Oh right. Instead of programming a potential wrong answer, the game opts for a generic gibberish term. Now that I saw the clue and he guessed wrong, maybe I can buzz in-
What? Oh, that’s incredibly lame. The in-game timer resumes from where it left off. Since the AI buzzed in just before time ran out, it basically blocked me out of buzzing in and guessing. This also seems like an easy way to piss off your opponent by buzzing in and guessing wrong just to screw them out of money. Though it’s not the best strategy if you wanna stay in the black for Final Jeopardy.
There isn’t a whole lot to say about this one. It’s Jeopardy!, but with a few differences that don’t make it nearly as cool as the other versions. But did you know there was more than one Jeopardy! game on the Game Boy? There wasn’t just one Jeopardy! game, there were FOUR versions of Jeopardy! on the Game Boy. Four.
Love how the later ones have a glitched logo and the subtitle in Arial, like they put so little effort into it.
Apparently Jeopardy! must have been cheap as hell to make for GameTek, so they pumped out a few more of them during the Game Boy’s long lifespan. In addition to a Sports-themed Edition, there was a Platinum Edition with new questions, and a new Teen Tournament version with easier questions for the younger crowd.
There are differences between this and the original, though. Sports Edition added a delay when showing the clue to avoid quick autobuzzers, as well as resetting the timer to 5 seconds on a wrong answer to avoid cheating players out of buzzing in. The later Platinum Edition and Teen Tournament versions removed link play, and added Super Game Boy support! Wowsers!
I’m not exactly sure who made these versions. The credits have changed very little from version to version, but I doubt the two designers credited were brought back every few years to add new clues. I guess we’ll never know who wrote the material, but they do make it important on the back of Sports Edition that Merv Griffin Enterprises didn’t write the clues for this version. I guess that was to avoid any legal trouble, but it’s weird to see on the back of the box.
Now the Game Boy wasn’t the only portable to get the fast-paced quizzer. The Game Gear also received Jeopardy! as well as a Sports Edition. Let’s see if there’s any major differences between them.

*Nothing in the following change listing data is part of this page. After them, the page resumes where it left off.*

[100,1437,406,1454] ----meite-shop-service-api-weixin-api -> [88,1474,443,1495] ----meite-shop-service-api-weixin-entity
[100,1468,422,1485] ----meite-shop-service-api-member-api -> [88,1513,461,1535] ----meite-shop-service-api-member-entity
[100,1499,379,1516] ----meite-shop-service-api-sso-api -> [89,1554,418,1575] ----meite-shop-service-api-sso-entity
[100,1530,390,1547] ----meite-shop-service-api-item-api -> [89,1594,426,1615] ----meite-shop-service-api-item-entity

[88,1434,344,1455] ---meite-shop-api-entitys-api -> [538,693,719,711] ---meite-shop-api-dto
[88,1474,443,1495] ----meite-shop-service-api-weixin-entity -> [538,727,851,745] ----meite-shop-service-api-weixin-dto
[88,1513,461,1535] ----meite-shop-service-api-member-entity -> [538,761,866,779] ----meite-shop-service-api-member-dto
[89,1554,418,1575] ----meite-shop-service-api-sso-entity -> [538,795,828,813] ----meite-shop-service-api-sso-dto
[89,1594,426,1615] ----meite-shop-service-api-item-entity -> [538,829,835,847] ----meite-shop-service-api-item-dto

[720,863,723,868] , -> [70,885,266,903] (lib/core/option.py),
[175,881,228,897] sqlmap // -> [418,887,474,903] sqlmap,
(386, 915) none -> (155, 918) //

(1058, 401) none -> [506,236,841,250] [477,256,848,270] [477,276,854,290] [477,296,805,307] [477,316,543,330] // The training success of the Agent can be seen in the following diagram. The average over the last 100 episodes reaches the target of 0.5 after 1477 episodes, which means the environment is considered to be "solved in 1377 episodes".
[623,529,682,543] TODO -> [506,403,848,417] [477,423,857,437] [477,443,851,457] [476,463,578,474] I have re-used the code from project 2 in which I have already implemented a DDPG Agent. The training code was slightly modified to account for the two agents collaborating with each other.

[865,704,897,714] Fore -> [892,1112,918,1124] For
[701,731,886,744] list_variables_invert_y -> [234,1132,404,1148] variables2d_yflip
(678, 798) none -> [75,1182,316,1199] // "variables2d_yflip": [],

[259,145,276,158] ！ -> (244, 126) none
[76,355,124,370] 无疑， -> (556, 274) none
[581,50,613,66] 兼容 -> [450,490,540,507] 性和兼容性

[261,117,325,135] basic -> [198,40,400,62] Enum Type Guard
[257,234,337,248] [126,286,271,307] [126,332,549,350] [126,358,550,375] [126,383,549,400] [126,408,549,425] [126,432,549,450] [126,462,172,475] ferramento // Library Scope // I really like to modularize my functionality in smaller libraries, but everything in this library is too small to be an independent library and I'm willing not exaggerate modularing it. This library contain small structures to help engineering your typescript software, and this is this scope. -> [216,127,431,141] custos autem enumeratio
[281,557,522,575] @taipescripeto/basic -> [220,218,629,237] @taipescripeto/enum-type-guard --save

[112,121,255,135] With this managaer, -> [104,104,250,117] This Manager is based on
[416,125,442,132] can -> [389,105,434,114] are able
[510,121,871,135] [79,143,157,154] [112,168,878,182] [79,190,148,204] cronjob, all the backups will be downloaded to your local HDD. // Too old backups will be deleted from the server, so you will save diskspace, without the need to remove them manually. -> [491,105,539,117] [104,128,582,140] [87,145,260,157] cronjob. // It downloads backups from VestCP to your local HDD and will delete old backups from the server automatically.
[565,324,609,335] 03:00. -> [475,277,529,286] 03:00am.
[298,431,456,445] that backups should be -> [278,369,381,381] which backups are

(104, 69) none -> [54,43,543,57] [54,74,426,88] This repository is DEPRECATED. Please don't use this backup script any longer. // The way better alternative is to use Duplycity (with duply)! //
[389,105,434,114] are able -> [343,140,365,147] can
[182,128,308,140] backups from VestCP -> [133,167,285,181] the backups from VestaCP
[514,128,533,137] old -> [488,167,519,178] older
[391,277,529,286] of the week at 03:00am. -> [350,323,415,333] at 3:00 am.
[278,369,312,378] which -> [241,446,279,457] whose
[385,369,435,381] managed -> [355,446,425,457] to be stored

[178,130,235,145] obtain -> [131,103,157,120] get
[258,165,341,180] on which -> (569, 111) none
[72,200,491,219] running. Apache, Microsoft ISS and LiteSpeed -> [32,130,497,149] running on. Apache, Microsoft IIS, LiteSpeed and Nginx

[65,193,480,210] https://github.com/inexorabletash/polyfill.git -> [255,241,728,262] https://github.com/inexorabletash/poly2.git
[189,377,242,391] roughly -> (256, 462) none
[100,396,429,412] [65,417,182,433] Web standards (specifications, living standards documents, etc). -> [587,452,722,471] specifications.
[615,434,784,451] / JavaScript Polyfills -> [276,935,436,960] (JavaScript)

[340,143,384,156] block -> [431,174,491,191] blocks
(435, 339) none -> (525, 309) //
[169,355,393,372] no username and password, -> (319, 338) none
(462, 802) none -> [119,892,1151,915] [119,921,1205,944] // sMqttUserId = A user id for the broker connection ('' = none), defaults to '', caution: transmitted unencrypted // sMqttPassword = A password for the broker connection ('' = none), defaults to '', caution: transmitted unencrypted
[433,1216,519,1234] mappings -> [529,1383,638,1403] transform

Wow. They actually sprung the money to actually get Alex frickin’ Trebek’s likeness in the Game Gear version. Wonder why they didn’t get him sooner.
Anyway, the Game Gear game is similar to the other versions, but with some fancy enhancements. The game looks nicer, resembling the TV show more. The developers of this version decided that the SN76489 chip was so much better than the dinky sound chip the Game Boy used, because there’s DIGITIZED SPEECH! Hear Trebek say things occasionally while playing, as well as hear some of the sound effects from the show. It’s like the real thing!
However, it’s still two players, which is a shame. It also looks a bit… choppy animation-wise. I assume the designers were trying to work around the LCD screen that the Game Gear used, but it just looks weird outside of that. It’s better than the Game Boy version by a long shot, but that’s not saying a whole lot.
It would take many many years and several portable systems before Jeopardy! would grace the handheld scene once more, when THQ released it alongside Wheel of Fortune in 2010. Maybe I’ll get around to those one day, but we can’t forget the GameTek era of Jeopardy! handheld games, where not-Trebek gave the answers, and you had to come up with the questions. Or if all else failed, yell “ZWXYZ” in a panic.